I am an interdisciplinary scholar,
clinician, and activist.
I take a sociological approach and specialize in feminist qualitative methods to study the organization and politics of healthcare, spanning the areas of reproductive health and mental health. My research critically examines how health professions are established and organized, the consequences of cultural and structural reliance on the medical model, and health-related stigma. In the lineage of critical sociology, my goal as a researcher is to trouble elements of life we take for granted by studying the interactions and systems that make up the social world. My work brings into focus things that exist out of frame but have a big impact on how life is lived.
My work as a social scientist is informed by a 20 year career providing mental healthcare. I have worked as a mental health clinician in hospitals, primary care, community-based settings, and independent practice, always with a focus on reproductive life experiences including abortion, infertility, and the perinatal period. Working with people in these contexts inspires my research agenda and teaches me how to ask good questions, observe, and listen carefully. It has especially attuned me to the worthiness and power of tending relationships, a value I bring to all facets of my work.

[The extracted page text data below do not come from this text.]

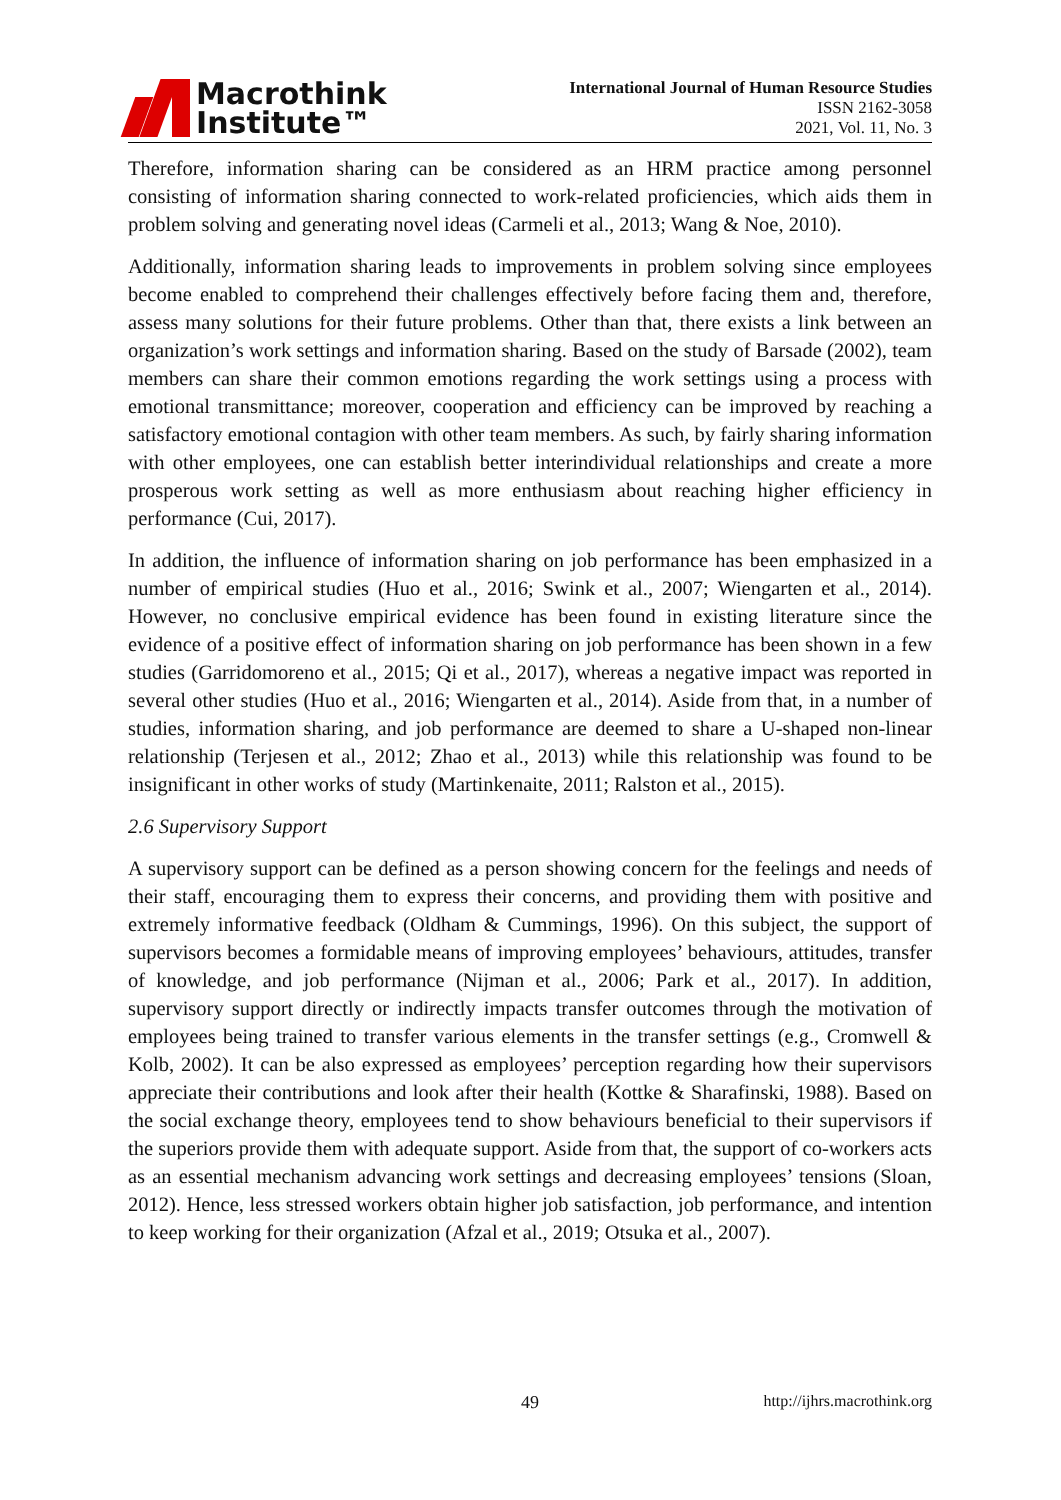Macrothink
Institute™
International Journal of Human Resource Studies
ISSN 2162-3058
2021, Vol. 11, No. 3
Therefore, information sharing can be considered as an HRM practice among personnel consisting of information sharing connected to work-related proficiencies, which aids them in problem solving and generating novel ideas (Carmeli et al., 2013; Wang & Noe, 2010).
Additionally, information sharing leads to improvements in problem solving since employees become enabled to comprehend their challenges effectively before facing them and, therefore, assess many solutions for their future problems. Other than that, there exists a link between an organization’s work settings and information sharing. Based on the study of Barsade (2002), team members can share their common emotions regarding the work settings using a process with emotional transmittance; moreover, cooperation and efficiency can be improved by reaching a satisfactory emotional contagion with other team members. As such, by fairly sharing information with other employees, one can establish better interindividual relationships and create a more prosperous work setting as well as more enthusiasm about reaching higher efficiency in performance (Cui, 2017).
In addition, the influence of information sharing on job performance has been emphasized in a number of empirical studies (Huo et al., 2016; Swink et al., 2007; Wiengarten et al., 2014). However, no conclusive empirical evidence has been found in existing literature since the evidence of a positive effect of information sharing on job performance has been shown in a few studies (Garridomoreno et al., 2015; Qi et al., 2017), whereas a negative impact was reported in several other studies (Huo et al., 2016; Wiengarten et al., 2014). Aside from that, in a number of studies, information sharing, and job performance are deemed to share a U-shaped non-linear relationship (Terjesen et al., 2012; Zhao et al., 2013) while this relationship was found to be insignificant in other works of study (Martinkenaite, 2011; Ralston et al., 2015).
2.6 Supervisory Support
A supervisory support can be defined as a person showing concern for the feelings and needs of their staff, encouraging them to express their concerns, and providing them with positive and extremely informative feedback (Oldham & Cummings, 1996). On this subject, the support of supervisors becomes a formidable means of improving employees’ behaviours, attitudes, transfer of knowledge, and job performance (Nijman et al., 2006; Park et al., 2017). In addition, supervisory support directly or indirectly impacts transfer outcomes through the motivation of employees being trained to transfer various elements in the transfer settings (e.g., Cromwell & Kolb, 2002). It can be also expressed as employees’ perception regarding how their supervisors appreciate their contributions and look after their health (Kottke & Sharafinski, 1988). Based on the social exchange theory, employees tend to show behaviours beneficial to their supervisors if the superiors provide them with adequate support. Aside from that, the support of co-workers acts as an essential mechanism advancing work settings and decreasing employees’ tensions (Sloan, 2012). Hence, less stressed workers obtain higher job satisfaction, job performance, and intention to keep working for their organization (Afzal et al., 2019; Otsuka et al., 2007).
49 http://ijhrs.macrothink.org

In addition to my clinical work and scholarship at the intersection of health and social science, I am a longtime contributor to adoptee-led activism. Following the feminist ethos of “the personal is political,” I am especially committed to writing and speaking about adoption, reproductive justice, and politics of the family. You can find my writing on this and other topics published in scholarly journals, The Nation, and Parapraxis, and hear me discuss some of my research on A Health Podyssey.
I am a postdoctoral fellow at the University of California, San Francisco and I maintain a small psychotherapy practice in Oregon. I live on land indigenous to the Multnomah, Cowlitz, Umatilla, Cayuse, Oholone, Ramaytush, and Nimiipuu people, colonially known as Portland, the Bay area, and rural towns in the north Cascade and Wallowa mountains.